ロボットを活用するということは、ロボットが仲間として入社してくることに例えられます。入社してきたばかりのロボットは新人のようなものです。ロボットは忖度せず指示通りに動き、指示をしっかり与えて育てればミスなく正確に動作を繰り返し、24時間365日働きます。方法に気をつけてしっかりと作ることが重要ですが、愛情を持ってこの新人を育てれば、会社に信頼できる仲間が増えてきます。人事部の方は、この過程を経営層やユーザーと一緒に作っていく必要があります。
具体的には、まずデジタルトランスフォーメーションを実現するためにどのような人財が必要となるのか、人事部は「人財育成」という観点で対応しなければなりません。
例として、「伝道師人財」が挙げられます。ロボットを導入・活用するにあたり、ロボットの長所や特徴を社員に納得させる必要がありますが、伝道師人財はその役目を担います。前述の大手生命保険会社では、社長自ら先頭をきってRPAの導入を進め、伝道師人財の役割を担っています。また、ある大手信託銀行では、課長クラスが実際にロボットを作ってみて理解した上で、自分の部署に広めていくという活動が行われています。
また、「ロボット教育人財」も必要となります。毎日、事務業務やルーティン業務を行っている実際の担当者は、それを行うことが仕事なので、その業務が本当に必要なのか否か判断できないケースがよくあります。経営層が業務を変えるようメッセージを発信しても、実際の担当者は業務の本質を教えられてないため、どのように変えるべきなのかがわからないのです。そのため、ロボットを作る際に、業務を俯瞰的に見られる人財がBPR(Business Process Re-engineering)や業務の見直しを行う必要があります。業務をやめる・変える、自動化する・しないを判断し、実際にロボットの開発をリードします。そして、業務に関係する一人ひとりが、ロボット開発を通じてビジネス・業務の考え方・見方を変え、デジタル化を推進する人財へトランスフォーメーションすることが大事です。
そして、デジタルトランスフォーメーションを定着させるために、どのような人財マネジメントを実現すべきなのかを考えなければいけません。RPA推進部署(Center of Excellence:CoE)と連携してレーニングを定常的に行う、評価等の人事制度を見直す、さらには従業員の意識・行動を変える、ということが必要になるでしょう。

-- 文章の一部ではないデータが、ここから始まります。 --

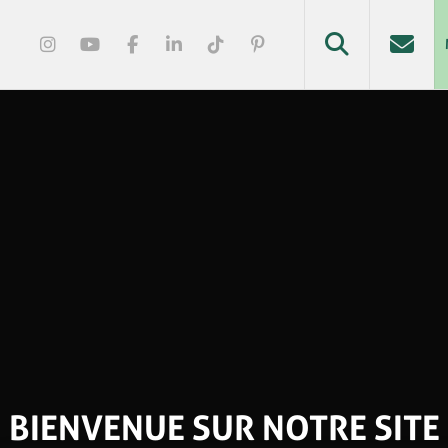
BIENVENUE SUR NOTRE SITE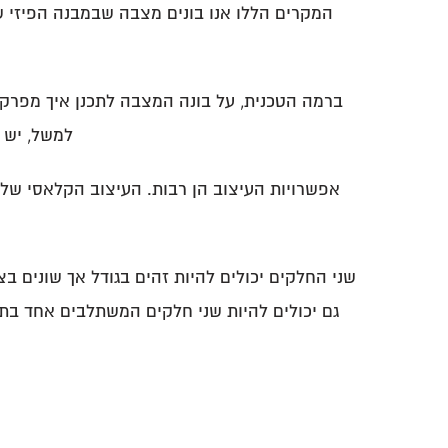
המקרים הללו אנו בונים מצבה שבמבנה הפיזי של
ברמה הטכנית, על בונה המצבה לתכנן איך מפרקי
למשל, יש 
אפשרויות העיצוב הן רבות. העיצוב הקלאסי של 
שני החלקים יכולים להיות זהים בגודל אך שונים ב
גם יכולים להיות שני חלקים המשתלבים אחד בתוך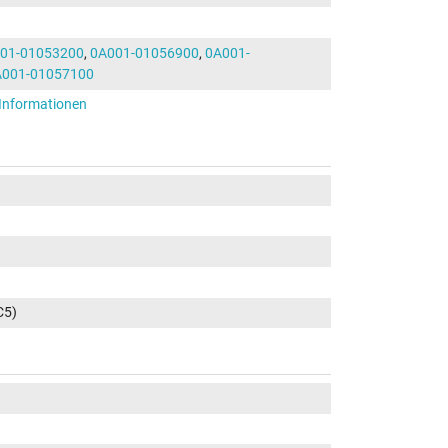
01-01053200
,
0A001-01056900
,
0A001-
A001-01057100
-Informationen
C5)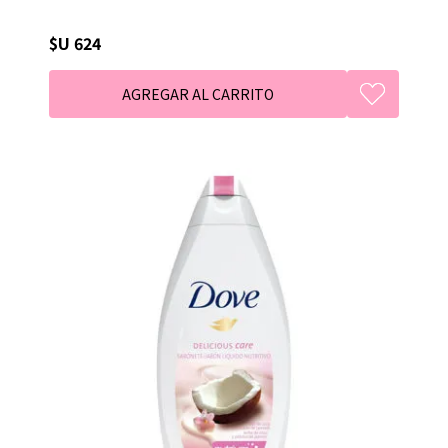
$U 624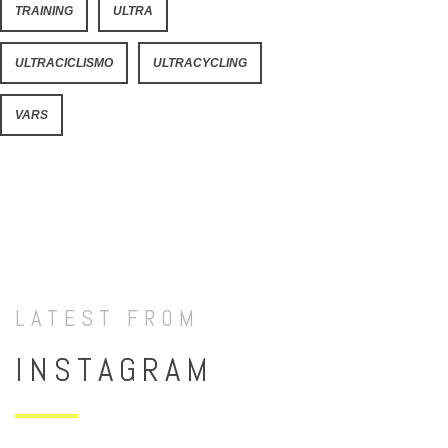
TRAINING
ULTRA
ULTRACICLISMO
ULTRACYCLING
VARS
LATEST FROM
INSTAGRAM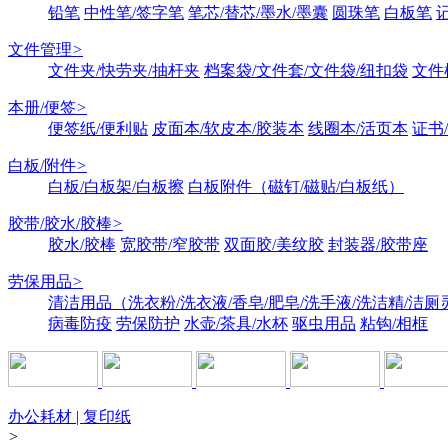
铅笔
中性笔/签字笔
笔芯/替芯/墨水/墨囊
圆珠笔
白板笔
文件管理
>
文件夹/快劳夹/抽杆夹
档案袋/文件套/文件袋/纽扣袋
文件
本册/便签
>
便签纸/便利贴
皮面本/软皮本/胶装本
线圈本/活页本
证书
白板/附件
>
白板/白板架/白板擦
白板附件（磁钉/磁贴/白板纸）
胶带/胶水/胶棒
>
胶水/胶棒
宽胶带/窄胶带
双面胶/美纹胶
封装器/胶带座
劳保用品
>
清洁用品（洗衣粉/洗衣液/香皂/肥皂/洗手液/洗洁精/洁厕
病毒防疫
劳保防护
水壶/茶具/水杯
驱虫用品
粘钩/相框
办公耗材 | 复印纸
>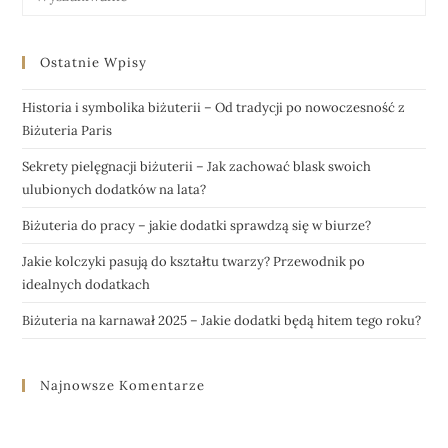
Ostatnie Wpisy
Historia i symbolika biżuterii – Od tradycji po nowoczesność z
Biżuteria Paris
Sekrety pielęgnacji biżuterii – Jak zachować blask swoich
ulubionych dodatków na lata?
Biżuteria do pracy – jakie dodatki sprawdzą się w biurze?
Jakie kolczyki pasują do kształtu twarzy? Przewodnik po
idealnych dodatkach
Biżuteria na karnawał 2025 – Jakie dodatki będą hitem tego roku?
Najnowsze Komentarze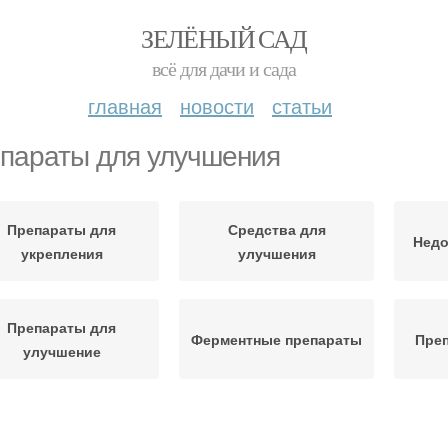
ЗЕЛЁНЫЙ САД
всё для дачи и сада
главная
новости
статьи
параты для улучшения
Препараты для
Средства для
Недо
укрепления
улучшения
Препараты для
Ферментные препараты
Преп
улучшение
Препараты для
Препарат для
Препа
мозгового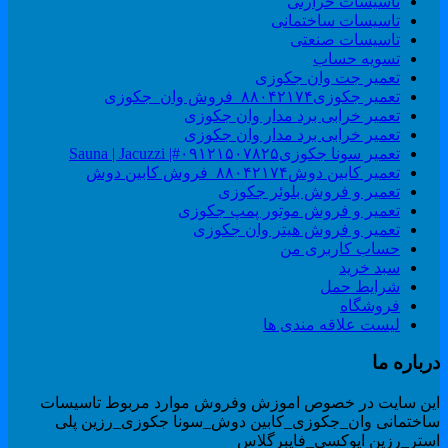
تاسیسات حرارتی
تاسیسات ساختمانی
تاسیسات صنعتی
تسویه حساب
تعمیر جت وان جکوزی
تعمیر جکوزی۸۸۰۴۲۱۷۴_فروش وان_جکوزی
تعمیر خرابی برد مدار وان جکوزی
تعمیر خرابی برد مدار وان جکوزی
تعمیر سونا جکوزی۰۹۱۲۱۵۰۷۸۲۵#| Sauna | Jacuzzi
تعمیر کابین دوش۸۸۰۴۲۱۷۴_فروش کابین دوش
تعمیر و فروش بلوئر جکوزی
تعمیر و فروش موتور پمپ جکوزی
تعمیر و فروش هیتر وان جکوزی
حساب کاربری من
سبد خرید
شرایط حمل
فروشگاه
لیست علاقه مندی ها
رباره ما
ین سایت در خصوص اموزش وفروش موارد مربوط تاسیسات
اختمانی وان_جکوزی_کابین دوش_سونا جکوزی_رزین پلی
ستر_رزین اپوکسی_فایبرگلاس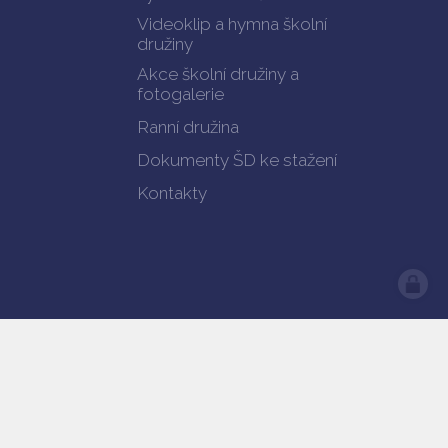
Videoklip a hymna školní
družiny
Akce školní družiny a
fotogalerie
Ranní družina
Dokumenty ŠD ke stažení
Kontakty
předešlá verze webu
Prohlášení o přístupnosti
web by
iCard.cz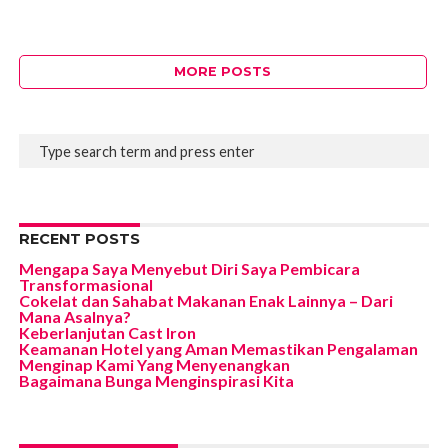
MORE POSTS
RECENT POSTS
Mengapa Saya Menyebut Diri Saya Pembicara
Transformasional
Cokelat dan Sahabat Makanan Enak Lainnya – Dari
Mana Asalnya?
Keberlanjutan Cast Iron
Keamanan Hotel yang Aman Memastikan Pengalaman
Menginap Kami Yang Menyenangkan
Bagaimana Bunga Menginspirasi Kita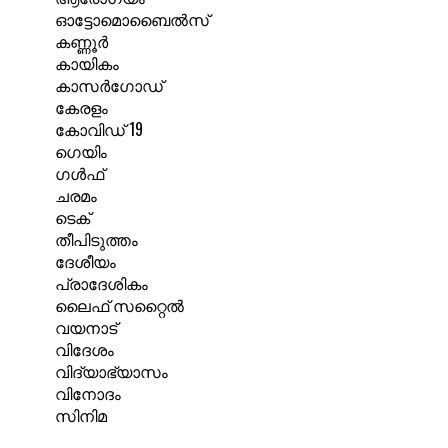
ഓട്ടോമൊബൈൽസ്
കണ്ണൂർ
കായികം
കാസർഗോഡ്
കേരളം
കോവിഡ് 19
ഗെയിം
ഗൾഫ്
ചരമം
ടെക്
തീപിടുത്തം
ദേശീയം
പ്രാദേശികം
ലൈഫ് സറ്റൈൽ
വയനാട്
വിദേശം
വിദ്യാഭ്യാസം
വിനോദം
സിനിമ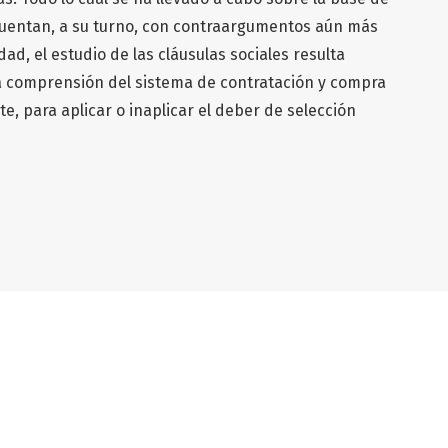
uentan, a su turno, con contraargumentos aún más
dad, el estudio de las cláusulas sociales resulta
a comprensión del sistema de contratación y compra
te, para aplicar o inaplicar el deber de selección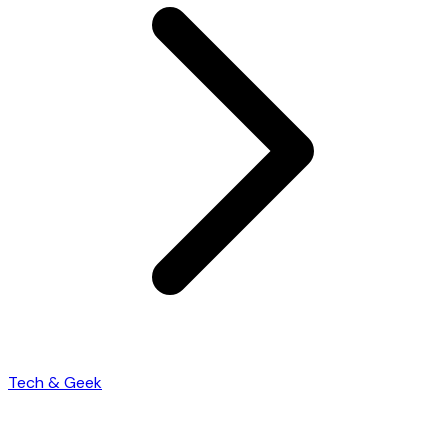
Tech & Geek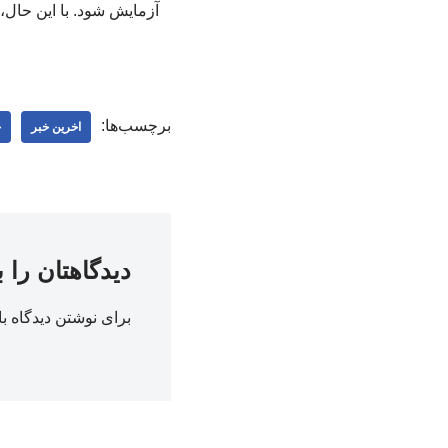
آزمایش شود. با این حال،
برچسب‌ها:
اخرین خبر
ج
دیدگاهتان را 
برای نوشتن دیدگاه با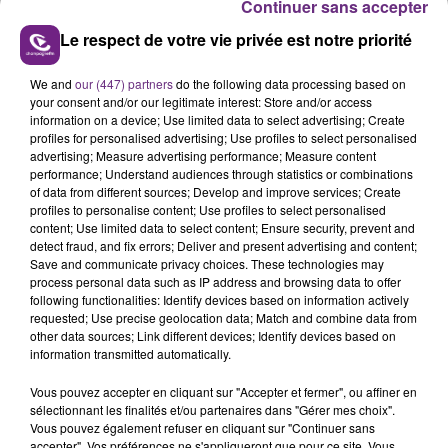
Continuer sans accepter
Le respect de votre vie privée est notre priorité
We and
our (447) partners
do the following data processing based on
FIL D'ACTUS
your consent and/or our legitimate interest: Store and/or access
information on a device; Use limited data to select advertising; Create
profiles for personalised advertising; Use profiles to select personalised
advertising; Measure advertising performance; Measure content
performance; Understand audiences through statistics or combinations
of data from different sources; Develop and improve services; Create
profiles to personalise content; Use profiles to select personalised
content; Use limited data to select content; Ensure security, prevent and
detect fraud, and fix errors; Deliver and present advertising and content;
Save and communicate privacy choices. These technologies may
process personal data such as IP address and browsing data to offer
following functionalities: Identify devices based on information actively
requested; Use precise geolocation data; Match and combine data from
JAMAIS SANS MON FRÈRE
other data sources; Link different devices; Identify devices based on
information transmitted automatically.
Julien Fourel n'a plus donné signé de vie depuis 5
mois. Sa sœur poursuit ses recherches pour le
Vous pouvez accepter en cliquant sur "Accepter et fermer", ou affiner en
retrouver.
sélectionnant les finalités et/ou partenaires dans "Gérer mes choix".
Vous pouvez également refuser en cliquant sur "Continuer sans
accepter". Vos préférences ne s'appliqueront que pour ce site. Vous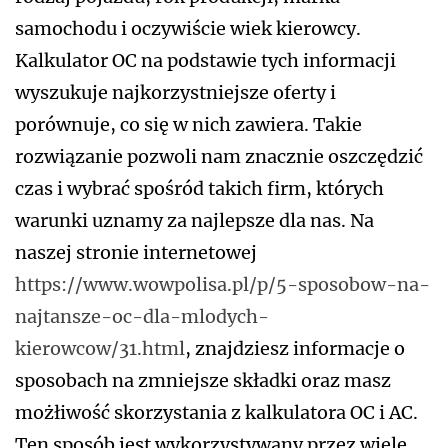
samochodu i oczywiście wiek kierowcy.
Kalkulator OC na podstawie tych informacji
wyszukuje najkorzystniejsze oferty i
porównuje, co się w nich zawiera. Takie
rozwiązanie pozwoli nam znacznie oszczędzić
czas i wybrać spośród takich firm, których
warunki uznamy za najlepsze dla nas. Na
naszej stronie internetowej
https://www.wowpolisa.pl/p/5-sposobow-na-
najtansze-oc-dla-mlodych-
kierowcow/31.html
, znajdziesz informacje o
sposobach na zmniejsze składki oraz masz
możłiwość skorzystania z kalkulatora OC i AC.
Ten sposób jest wykorzystywany przez wiele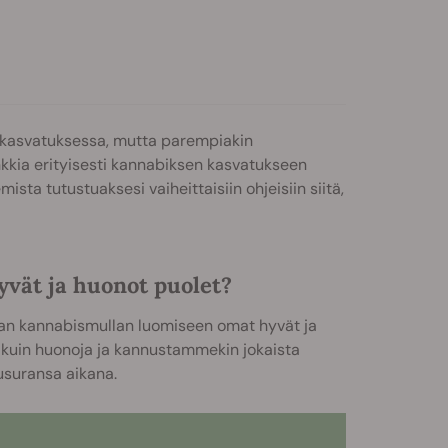
n kasvatuksessa, mutta parempiakin
kkia erityisesti kannabiksen kasvatukseen
sta tutustuaksesi vaiheittaisiin ohjeisiin siitä,
vät ja huonot puolet?
man kannabismullan luomiseen omat hyvät ja
kuin huonoja ja kannustammekin jokaista
suransa aikana.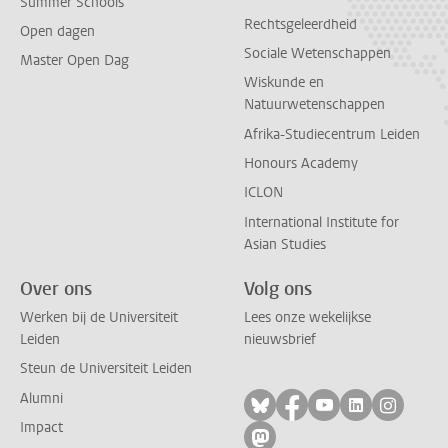
Summer Schools
Rechtsgeleerdheid
Open dagen
Sociale Wetenschappen
Master Open Dag
Wiskunde en
Natuurwetenschappen
Afrika-Studiecentrum Leiden
Honours Academy
ICLON
International Institute for
Asian Studies
Over ons
Volg ons
Werken bij de Universiteit
Lees onze wekelijkse
Leiden
nieuwsbrief
Steun de Universiteit Leiden
Alumni
Volg ons op bluesky
Volg ons op facebo
Volg ons op yo
Volg ons op
Volg on
Impact
Volg ons op mastodon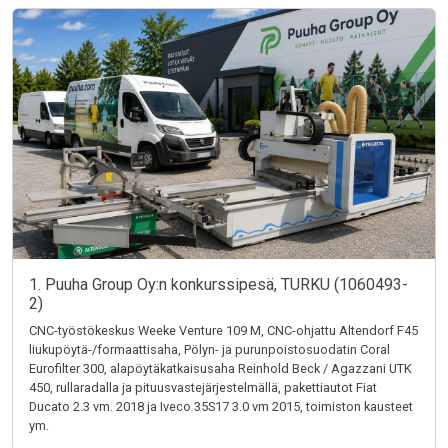
1. Puuha Group Oy:n konkurssipesä, TURKU (1060493-
2)
CNC-työstökeskus Weeke Venture 109 M, CNC-ohjattu Altendorf F45
liukupöytä-/formaattisaha, Pölyn- ja purunpoistosuodatin Coral
Eurofilter 300, alapöytäkatkaisusaha Reinhold Beck / Agazzani UTK
450, rullaradalla ja pituusvastejärjestelmällä, pakettiautot Fiat
Ducato 2.3 vm. 2018 ja Iveco 35S17 3.0 vm 2015, toimiston kausteet
ym.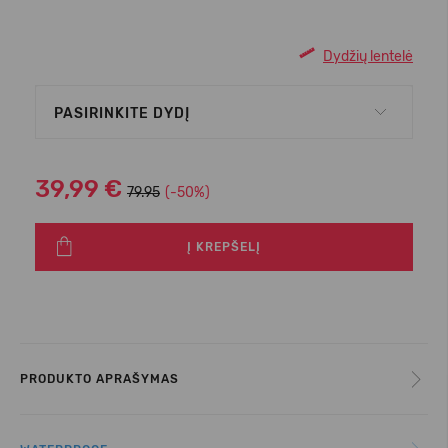
Dydžių lentelė
PASIRINKITE DYDĮ
39,99 €
79.95
(-50%)
Į KREPŠELĮ
PRODUKTO APRAŠYMAS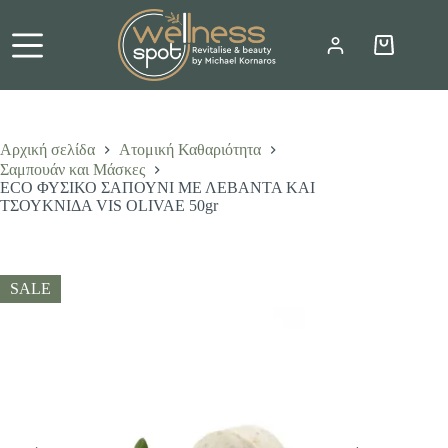
Μετάβαση
στο
περιεχόμενο
Καλάθι
Αγορών
Αρχική σελίδα
Ατομική Καθαριότητα
Σαμπουάν και Μάσκες
ECO ΦΥΣΙΚΟ ΣΑΠΟΥΝΙ ΜΕ ΛΕΒΑΝΤΑ ΚΑΙ
ΤΣΟΥΚΝΙΔΑ VIS OLIVAE 50gr
SALE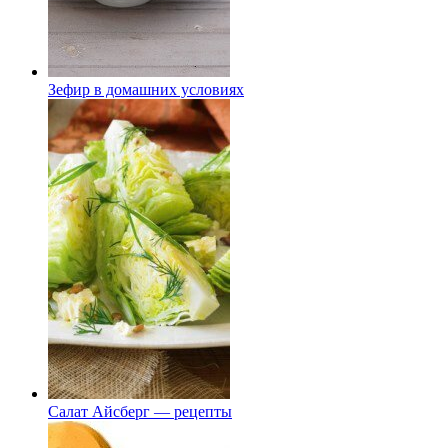
Зефир в домашних условиях
Салат Айсберг — рецепты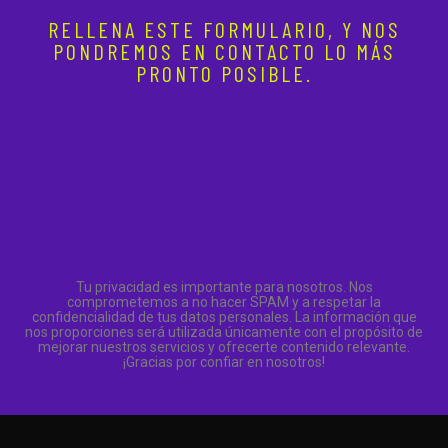
RELLENA ESTE FORMULARIO, Y NOS
PONDREMOS EN CONTACTO LO MÁS
PRONTO POSIBLE.
Tu privacidad es importante para nosotros. Nos
comprometemos a no hacer SPAM y a respetar la
confidencialidad de tus datos personales. La información que
nos proporciones será utilizada únicamente con el propósito de
mejorar nuestros servicios y ofrecerte contenido relevante.
¡Gracias por confiar en nosotros!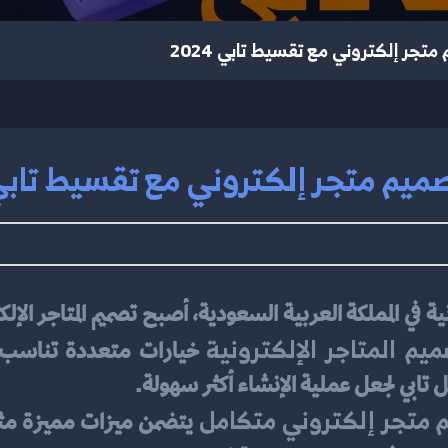
متجر إلكتروني مع تقسيط تابي 2024
ميم متجر إلكتروني مع تقسيط تابي 024
يم المتاجر الإلكترونية
ابي لجعل عملية الإنشاء أكثر سهولة.
 متجر إلكتروني متكامل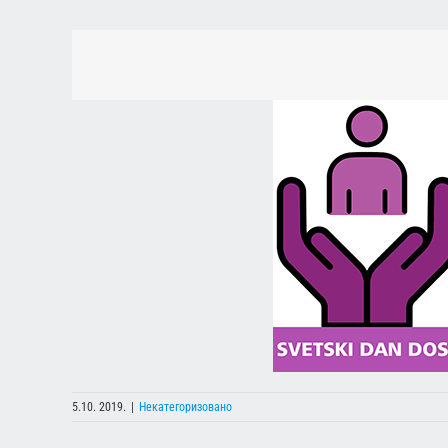
5.10. 2019.
|
Некатегоризовано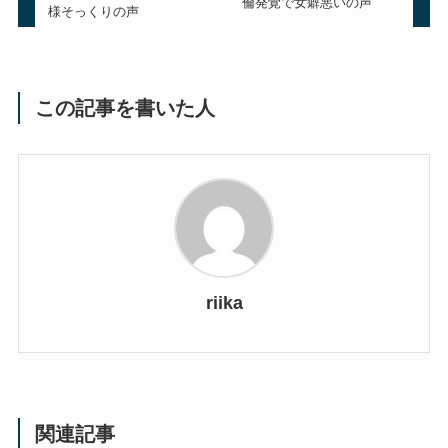
倫発覚で女癖悪いの声
様そっくりの声
この記事を書いた人
riika
関連記事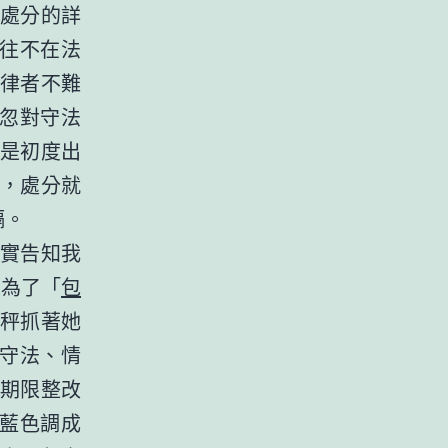
處分的詳
往往不在法
律者不難
疏忽對守法
是初度出
，處分就
隔。
實告知我
是為了「
包
秤抓著她
度守法、情
期限整改
將藍色調成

ロボットを利用することが当たり前のようになると、新しいダイバシティーが始まるかもしれません。現在のダイバシティーは性別、国籍等という観点ですが、今後は人間・ロボットという観点も加わるかもしれません。ある人は人間のみをマネジメントし、ある人はロボットのみをマネジメントし、またある人は人間とロボット両方をマネジメントする、という状況が生まれるはずです。そのような状況下では、“業務は非常に詳しいけれど、人のマネジメントが苦手な管理職候補者”については、最初はロボットのみを管理してもらいます。ロボットに業務をしっかりと教えられたら、次に人間を管理することにチャレンジする、という育て方も考えられるのではないでしょうか。今まで行ってきた人財マネジメント方法を変えることも、考える必要があるかもしれません。
「トップマネジメントのコミットメント」、「CoEによるRPAの展開」、「人事の人・組織の変革」のリードが三位一体になって、一つ一つ課題を克服している企業は、デジタルトランスフォーメーションに成功しています。繰り返しますが、RPAを活用した会社全体のデジタルトランスフォーメーションの成功は、人事部が鍵です。生産性の向上が求められている中、労働人口が減少し、さらに人材のミスマッチが起こっている状況下で、デジタルトランスフォーメーションを成功させるために、いかに経営の意思をしっかり受け止めて行動に移していくか、そのリードを人事部が行ってはいかがでしょうか。